### TASK INPUTS ###
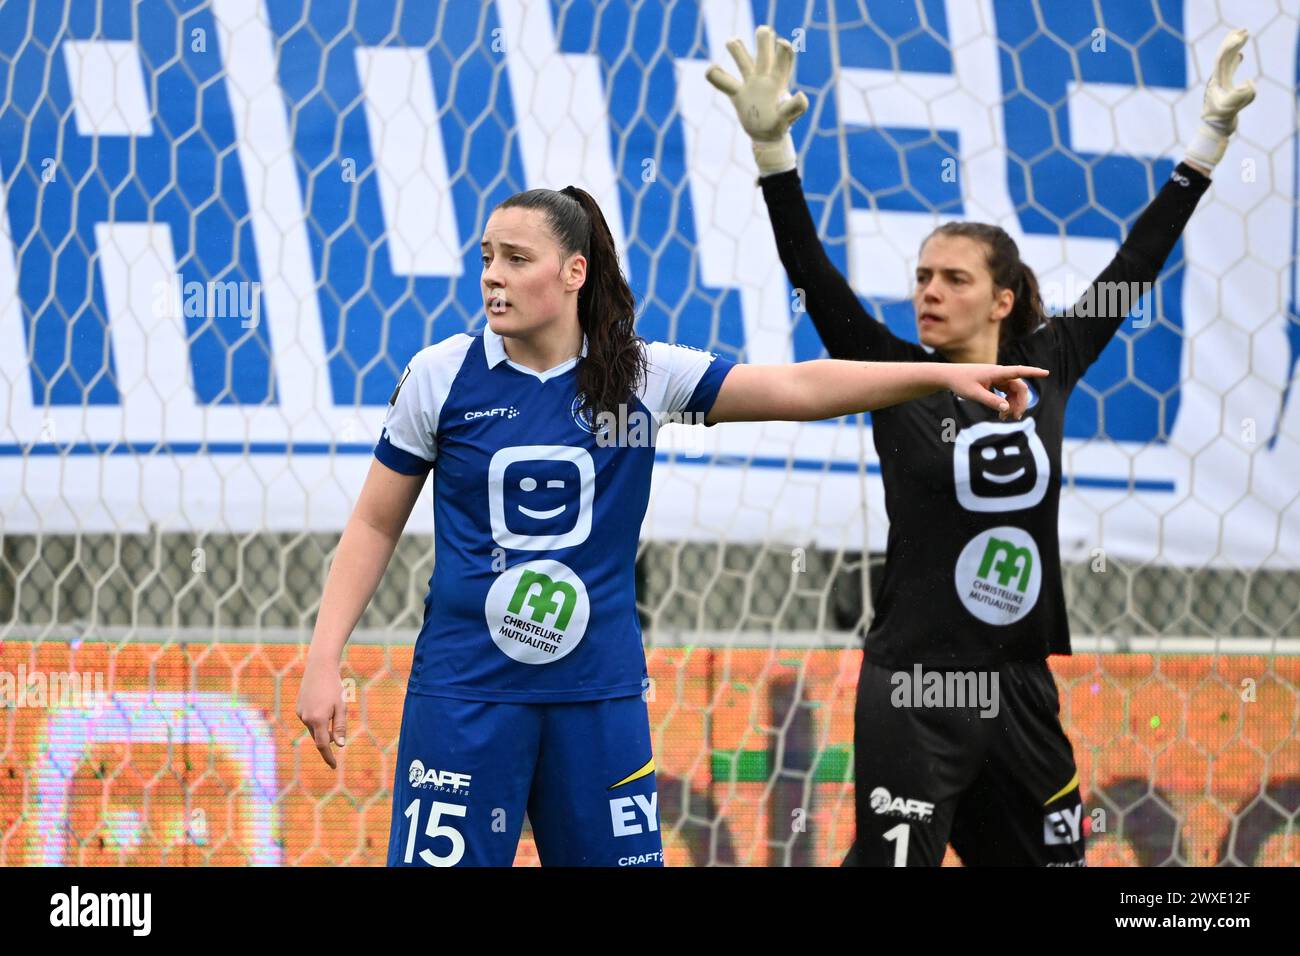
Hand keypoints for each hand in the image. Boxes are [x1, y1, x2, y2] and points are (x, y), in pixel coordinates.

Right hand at [296, 653, 346, 768]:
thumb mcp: (341, 707)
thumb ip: (340, 726)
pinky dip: (317, 719)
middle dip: (328, 739)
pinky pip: (309, 720)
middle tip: (338, 735)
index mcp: (318, 720)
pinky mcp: (298, 709)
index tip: (333, 766)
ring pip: (314, 728)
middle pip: (319, 737)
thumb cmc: (334, 687)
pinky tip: (323, 704)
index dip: (328, 756)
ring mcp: (300, 714)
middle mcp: (306, 719)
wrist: (319, 669)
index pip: (323, 745)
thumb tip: (340, 745)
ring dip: (323, 727)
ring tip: (332, 709)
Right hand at [705, 25, 809, 175]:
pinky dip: (716, 76)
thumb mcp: (787, 119)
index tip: (781, 43)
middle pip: (763, 54)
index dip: (783, 51)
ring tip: (731, 40)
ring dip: (737, 50)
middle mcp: (764, 78)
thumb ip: (795, 108)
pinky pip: (724, 83)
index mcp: (778, 82)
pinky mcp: (737, 94)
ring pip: (743, 62)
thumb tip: (801, 95)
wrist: (766, 136)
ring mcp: (749, 84)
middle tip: (763, 30)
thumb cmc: (779, 126)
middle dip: (763, 40)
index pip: (783, 60)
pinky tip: (710, 70)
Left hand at [946, 364, 1048, 419]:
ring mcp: (998, 378)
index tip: (1046, 373)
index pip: (1018, 371)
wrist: (949, 377)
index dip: (1033, 372)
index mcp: (996, 373)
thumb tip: (1007, 409)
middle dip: (1020, 402)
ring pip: (1014, 391)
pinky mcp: (995, 383)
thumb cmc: (960, 383)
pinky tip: (1001, 413)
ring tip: (1004, 418)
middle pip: (1019, 387)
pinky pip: (1007, 393)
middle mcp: (1000, 374)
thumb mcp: (974, 394)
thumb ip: (991, 401)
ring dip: (1013, 405)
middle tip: (1015, 418)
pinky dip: (1006, 403)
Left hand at [1186, 28, 1255, 169]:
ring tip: (1242, 37)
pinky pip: (1229, 70)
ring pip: (1225, 61)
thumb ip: (1241, 95)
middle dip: (1232, 42)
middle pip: (1222, 56)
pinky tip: (1241, 56)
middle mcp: (1216, 80)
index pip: (1222, 59)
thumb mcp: (1230, 108)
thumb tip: (1249, 82)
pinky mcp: (1224, 88)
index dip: (1231, 46)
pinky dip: (1235, 61)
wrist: (1214, 130)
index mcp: (1217, 81)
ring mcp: (1220, 83)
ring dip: (1233, 48)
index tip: (1241, 36)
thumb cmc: (1221, 120)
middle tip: (1244, 30)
###
**ACTIVITY:**
Repeat exactly the lines from the line containing "pinky pip: (1229, 70)" through the last line of the records above, including both, and nothing else.

**EXPECTED ANSWER:**
pinky pip: (1229, 70)
ring pip: (1225, 61)
thumb ip: (1241, 95)
middle dip: (1232, 42)
middle pip: (1222, 56)
pinky tip: (1241, 56)
middle mcp: (1216, 80)
index pip: (1222, 59)
thumb mcp: (1230, 108)
thumb tip: (1249, 82)
pinky mcp: (1224, 88)
index dip: (1231, 46)
pinky dip: (1235, 61)
wrist: (1214, 130)
index mcp: (1217, 81)
ring mcp: (1220, 83)
ring dip: (1233, 48)
index tip: (1241, 36)
thumb cmc: (1221, 120)
middle tip: (1244, 30)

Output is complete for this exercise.